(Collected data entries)
────────────────────────────────────────
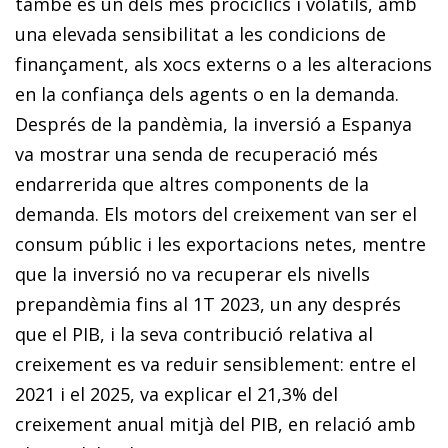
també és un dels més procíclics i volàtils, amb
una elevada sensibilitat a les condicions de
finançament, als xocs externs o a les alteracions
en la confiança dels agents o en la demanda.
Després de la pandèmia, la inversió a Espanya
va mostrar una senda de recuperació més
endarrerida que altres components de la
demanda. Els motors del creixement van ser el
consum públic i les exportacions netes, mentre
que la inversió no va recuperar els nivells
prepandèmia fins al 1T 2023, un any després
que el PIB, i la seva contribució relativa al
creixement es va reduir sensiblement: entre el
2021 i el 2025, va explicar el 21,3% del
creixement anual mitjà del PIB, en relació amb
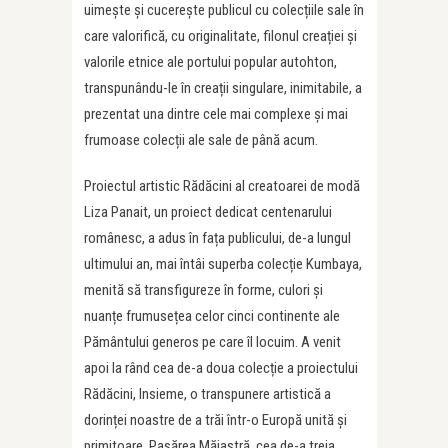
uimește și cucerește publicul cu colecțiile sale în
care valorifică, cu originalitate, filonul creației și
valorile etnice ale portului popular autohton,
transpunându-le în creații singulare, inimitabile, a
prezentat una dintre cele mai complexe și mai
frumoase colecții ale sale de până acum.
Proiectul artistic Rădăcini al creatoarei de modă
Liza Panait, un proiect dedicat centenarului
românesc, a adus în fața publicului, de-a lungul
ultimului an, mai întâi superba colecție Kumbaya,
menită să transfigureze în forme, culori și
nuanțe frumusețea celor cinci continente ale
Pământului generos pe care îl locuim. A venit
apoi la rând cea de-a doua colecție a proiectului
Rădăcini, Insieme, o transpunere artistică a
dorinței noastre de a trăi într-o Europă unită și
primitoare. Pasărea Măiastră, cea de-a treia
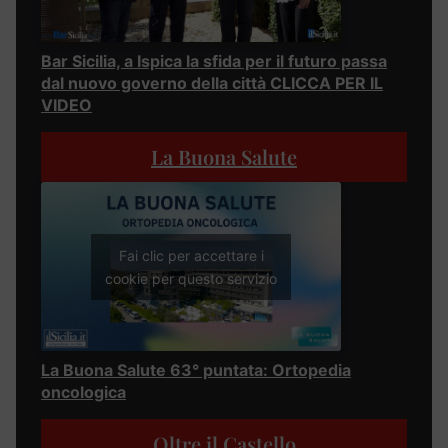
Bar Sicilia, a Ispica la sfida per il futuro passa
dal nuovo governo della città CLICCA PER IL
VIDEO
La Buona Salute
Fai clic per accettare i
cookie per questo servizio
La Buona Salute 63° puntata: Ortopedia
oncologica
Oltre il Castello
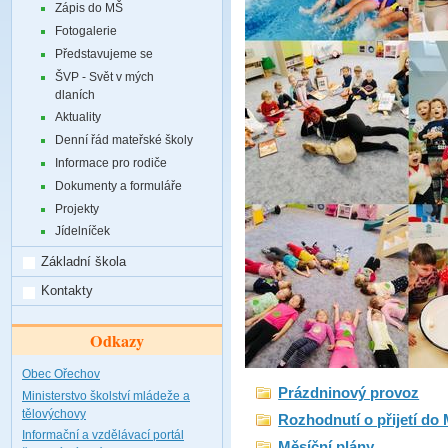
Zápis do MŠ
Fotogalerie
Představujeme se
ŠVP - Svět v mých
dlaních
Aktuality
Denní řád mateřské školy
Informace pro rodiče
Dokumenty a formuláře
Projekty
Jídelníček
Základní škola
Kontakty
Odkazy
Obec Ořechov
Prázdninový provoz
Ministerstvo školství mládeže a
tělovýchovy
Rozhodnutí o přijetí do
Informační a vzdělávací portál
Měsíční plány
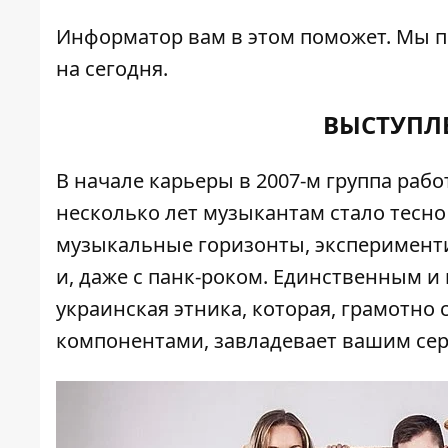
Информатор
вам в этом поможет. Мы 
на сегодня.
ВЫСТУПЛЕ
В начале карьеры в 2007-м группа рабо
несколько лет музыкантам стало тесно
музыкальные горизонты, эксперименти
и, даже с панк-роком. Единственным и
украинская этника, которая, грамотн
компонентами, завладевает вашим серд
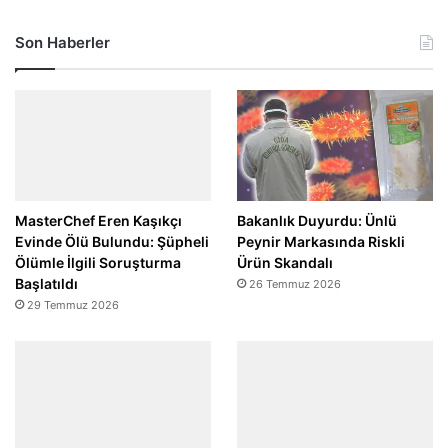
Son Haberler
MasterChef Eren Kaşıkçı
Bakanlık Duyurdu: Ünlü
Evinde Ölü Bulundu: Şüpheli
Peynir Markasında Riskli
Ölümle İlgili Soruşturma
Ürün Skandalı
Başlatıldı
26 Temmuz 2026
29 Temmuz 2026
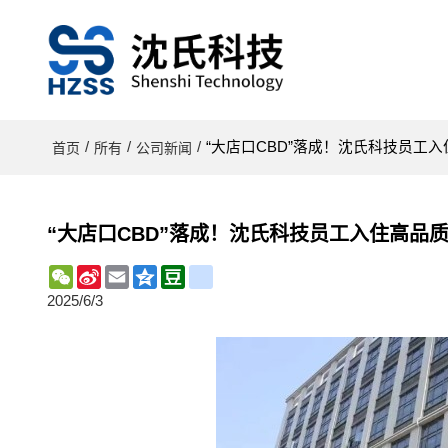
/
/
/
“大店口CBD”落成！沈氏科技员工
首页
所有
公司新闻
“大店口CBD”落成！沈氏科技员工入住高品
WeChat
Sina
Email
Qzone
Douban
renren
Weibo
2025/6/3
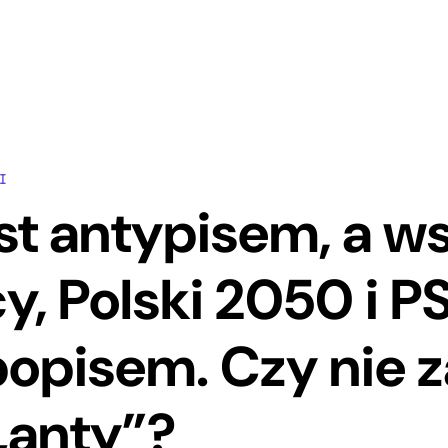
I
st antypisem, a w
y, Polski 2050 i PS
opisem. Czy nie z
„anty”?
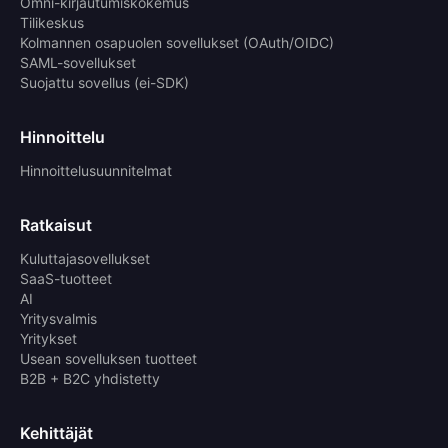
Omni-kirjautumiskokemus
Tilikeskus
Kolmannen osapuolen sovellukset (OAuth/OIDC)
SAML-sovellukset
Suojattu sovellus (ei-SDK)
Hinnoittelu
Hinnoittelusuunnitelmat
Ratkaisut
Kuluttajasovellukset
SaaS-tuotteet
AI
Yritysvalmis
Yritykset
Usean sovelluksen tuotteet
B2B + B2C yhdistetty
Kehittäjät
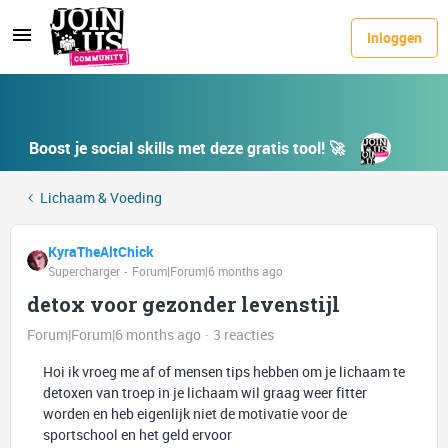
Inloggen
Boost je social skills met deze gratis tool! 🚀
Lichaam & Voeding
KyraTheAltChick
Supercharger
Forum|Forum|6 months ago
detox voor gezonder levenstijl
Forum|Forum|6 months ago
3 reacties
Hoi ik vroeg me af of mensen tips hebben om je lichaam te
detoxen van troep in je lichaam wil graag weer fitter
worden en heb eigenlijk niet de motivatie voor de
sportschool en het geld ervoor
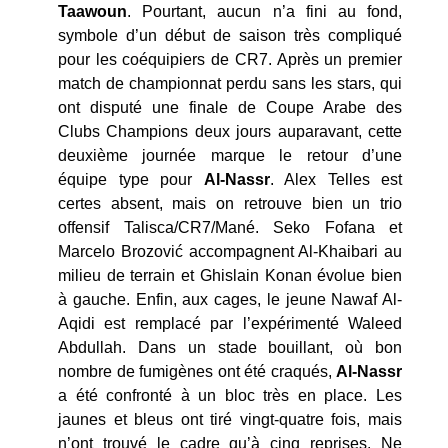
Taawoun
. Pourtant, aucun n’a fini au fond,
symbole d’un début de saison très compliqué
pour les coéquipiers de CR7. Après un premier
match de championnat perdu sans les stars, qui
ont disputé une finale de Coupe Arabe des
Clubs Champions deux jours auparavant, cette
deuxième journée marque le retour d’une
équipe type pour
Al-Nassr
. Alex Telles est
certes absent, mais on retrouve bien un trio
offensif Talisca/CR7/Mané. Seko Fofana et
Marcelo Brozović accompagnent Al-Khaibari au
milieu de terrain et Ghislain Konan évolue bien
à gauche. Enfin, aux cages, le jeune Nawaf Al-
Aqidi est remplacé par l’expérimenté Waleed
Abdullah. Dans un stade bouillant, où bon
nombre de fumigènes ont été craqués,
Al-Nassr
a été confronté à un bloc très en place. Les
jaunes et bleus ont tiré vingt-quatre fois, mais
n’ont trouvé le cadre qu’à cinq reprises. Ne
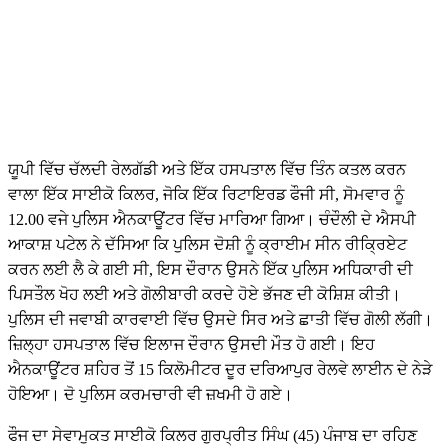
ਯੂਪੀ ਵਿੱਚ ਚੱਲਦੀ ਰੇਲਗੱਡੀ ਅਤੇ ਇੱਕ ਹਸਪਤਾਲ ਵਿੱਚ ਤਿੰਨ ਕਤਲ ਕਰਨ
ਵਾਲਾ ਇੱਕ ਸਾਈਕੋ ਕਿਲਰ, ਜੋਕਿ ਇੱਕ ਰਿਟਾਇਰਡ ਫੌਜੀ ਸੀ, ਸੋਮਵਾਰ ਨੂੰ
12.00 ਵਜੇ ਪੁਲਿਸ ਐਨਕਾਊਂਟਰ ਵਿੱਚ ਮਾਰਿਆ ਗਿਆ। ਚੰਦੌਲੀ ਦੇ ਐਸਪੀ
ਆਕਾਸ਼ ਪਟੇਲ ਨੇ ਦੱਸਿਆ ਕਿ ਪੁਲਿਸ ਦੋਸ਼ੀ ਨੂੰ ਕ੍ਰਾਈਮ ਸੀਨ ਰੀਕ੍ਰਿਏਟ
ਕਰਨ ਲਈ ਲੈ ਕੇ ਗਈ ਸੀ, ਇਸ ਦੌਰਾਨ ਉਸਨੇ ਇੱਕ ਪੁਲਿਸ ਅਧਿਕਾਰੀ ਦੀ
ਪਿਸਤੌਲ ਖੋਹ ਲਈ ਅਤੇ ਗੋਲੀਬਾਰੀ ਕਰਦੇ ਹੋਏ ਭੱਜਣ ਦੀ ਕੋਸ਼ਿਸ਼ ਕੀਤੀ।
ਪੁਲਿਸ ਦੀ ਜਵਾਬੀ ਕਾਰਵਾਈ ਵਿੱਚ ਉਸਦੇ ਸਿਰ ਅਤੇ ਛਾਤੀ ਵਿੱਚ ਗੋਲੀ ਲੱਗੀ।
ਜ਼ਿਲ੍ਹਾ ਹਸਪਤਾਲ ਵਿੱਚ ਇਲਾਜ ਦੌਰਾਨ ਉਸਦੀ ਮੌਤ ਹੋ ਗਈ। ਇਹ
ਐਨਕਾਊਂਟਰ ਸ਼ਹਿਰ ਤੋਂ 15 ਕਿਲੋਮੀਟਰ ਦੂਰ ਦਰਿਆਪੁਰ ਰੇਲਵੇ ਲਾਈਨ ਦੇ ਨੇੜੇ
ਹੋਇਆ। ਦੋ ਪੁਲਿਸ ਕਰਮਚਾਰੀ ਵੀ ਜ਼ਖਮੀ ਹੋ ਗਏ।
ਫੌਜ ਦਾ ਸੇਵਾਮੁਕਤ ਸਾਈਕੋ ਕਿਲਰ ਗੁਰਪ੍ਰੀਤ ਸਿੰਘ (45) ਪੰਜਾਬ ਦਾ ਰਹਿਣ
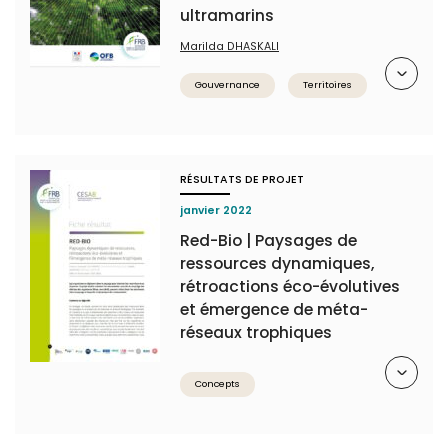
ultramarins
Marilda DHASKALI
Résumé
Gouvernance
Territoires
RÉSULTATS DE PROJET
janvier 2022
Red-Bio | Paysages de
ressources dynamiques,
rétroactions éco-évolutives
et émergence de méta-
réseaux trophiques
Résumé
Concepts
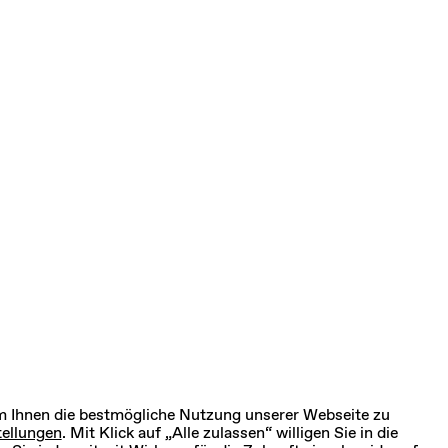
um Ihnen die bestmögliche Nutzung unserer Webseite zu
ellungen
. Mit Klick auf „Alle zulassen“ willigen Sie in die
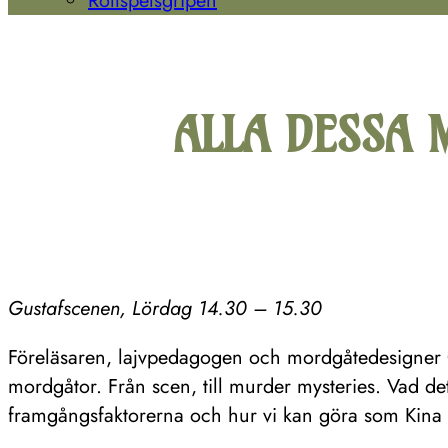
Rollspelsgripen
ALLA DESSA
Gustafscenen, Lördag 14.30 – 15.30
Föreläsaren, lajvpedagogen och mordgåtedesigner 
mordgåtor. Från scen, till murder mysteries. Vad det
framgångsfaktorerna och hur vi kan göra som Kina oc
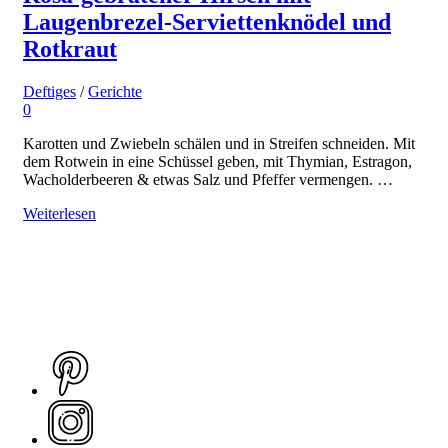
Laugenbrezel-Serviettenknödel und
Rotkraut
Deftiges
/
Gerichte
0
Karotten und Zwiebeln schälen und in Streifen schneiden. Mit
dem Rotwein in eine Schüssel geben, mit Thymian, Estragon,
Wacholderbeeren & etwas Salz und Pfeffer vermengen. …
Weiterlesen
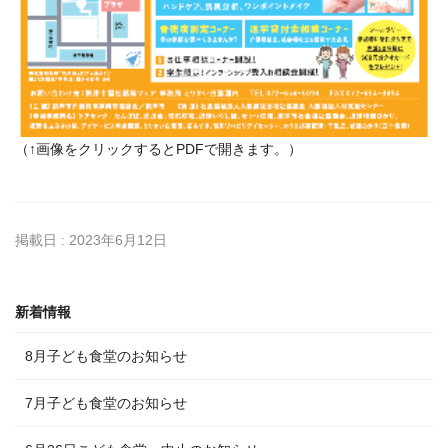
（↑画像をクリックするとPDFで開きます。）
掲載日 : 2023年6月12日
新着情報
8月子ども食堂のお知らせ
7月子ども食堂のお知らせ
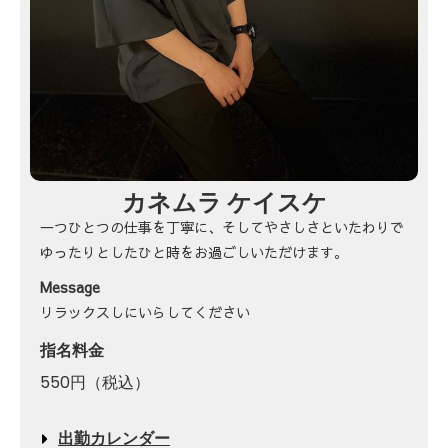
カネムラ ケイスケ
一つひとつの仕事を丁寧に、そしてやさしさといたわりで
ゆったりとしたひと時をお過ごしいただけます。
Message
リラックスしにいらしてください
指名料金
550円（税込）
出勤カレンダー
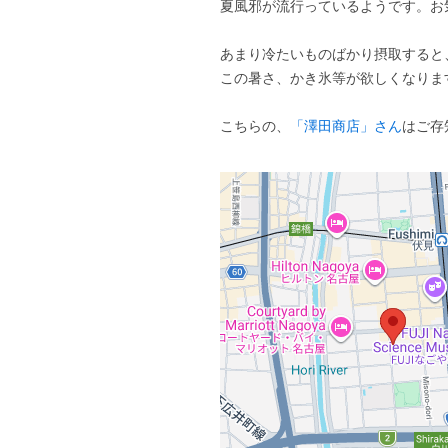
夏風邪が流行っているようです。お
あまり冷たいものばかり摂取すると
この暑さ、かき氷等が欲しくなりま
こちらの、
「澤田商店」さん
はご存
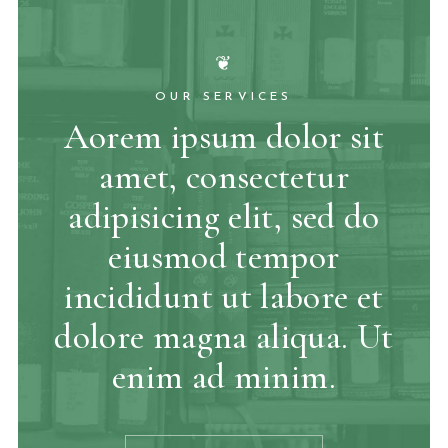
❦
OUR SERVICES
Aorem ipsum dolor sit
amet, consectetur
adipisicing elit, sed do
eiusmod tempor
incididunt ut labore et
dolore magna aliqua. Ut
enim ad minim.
────────────────────────────────────────
Please copy out the lines of the listing above word for word, starting at the line that contains "Bar Sicilia, a" and ending at the line that contains "Oltre il Castello", both included.

Bar Sicilia, a Ispica la sfida per il futuro passa
dal nuovo governo della città CLICCA PER IL
VIDEO
La Buona Salute
Fai clic per accettare i
cookie per questo servizio
La Buona Salute 63° puntata: Ortopedia
oncologica
Oltre il Castello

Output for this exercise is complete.